Response: 204 No Content.
Returns service health and currently-loaded model version.
{
"status": "ok",
"model_version": "2026-04-21-v3",
"uptime_seconds": 3421
}Full OpenAPI spec is auto-generated and available at /docs.
- Multi-source weather ingestion (Open-Meteo, NOAA)
- Medallion lakehouse on Cloudflare R2
- dbt-duckdb transformation layer
- Data quality test suite
- FastAPI service with rule-based engine
- Astro web app + landing page
- LightGBM ML engine with MLflow tracking
- Weekly automated retraining
- Public Grafana dashboard
- iOS app (SwiftUI) consuming the same API
- Push notifications for morning recommendations
- User authentication via Supabase Auth
- Wardrobe personalization (own clothing items)
- Iceberg table format migration
- Real-time event streaming for feedback (Bytewax / Redpanda)
- Multi-language support
- Wardrobe photo recognition
- Calendar integration ("you have a meeting at 3pm — plan for the walk")

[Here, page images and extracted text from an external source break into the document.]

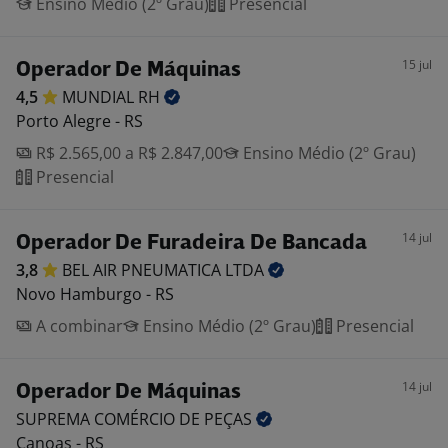
Ensino Médio (2º Grau)
Presencial
15 jul
Operador De Máquinas
4,5
MUNDIAL
RH
Porto Alegre - RS
R$ 2.565,00 a R$ 2.847,00
Ensino Médio (2º Grau)
Presencial
14 jul
Operador De Furadeira De Bancada
3,8
BEL AIR PNEUMATICA
LTDA
Novo Hamburgo - RS
A combinar
Ensino Médio (2º Grau)
Presencial
14 jul
Operador De Máquinas
SUPREMA COMÉRCIO DE
PEÇAS
Canoas - RS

- @walid-peach — data, backend
- @wassim — data, backend
Two data engineers who'd rather build a five-stage pipeline than admit they don't know what to wear.
Pull requests welcome. For major changes, please open an issue first to discuss what you would like to change.
Developed with the help of Claude Code and Codex for pair programming and code generation. All architectural decisions and deployed code were reviewed by the contributors.
This project is licensed under the MIT License — see the LICENSE file for details.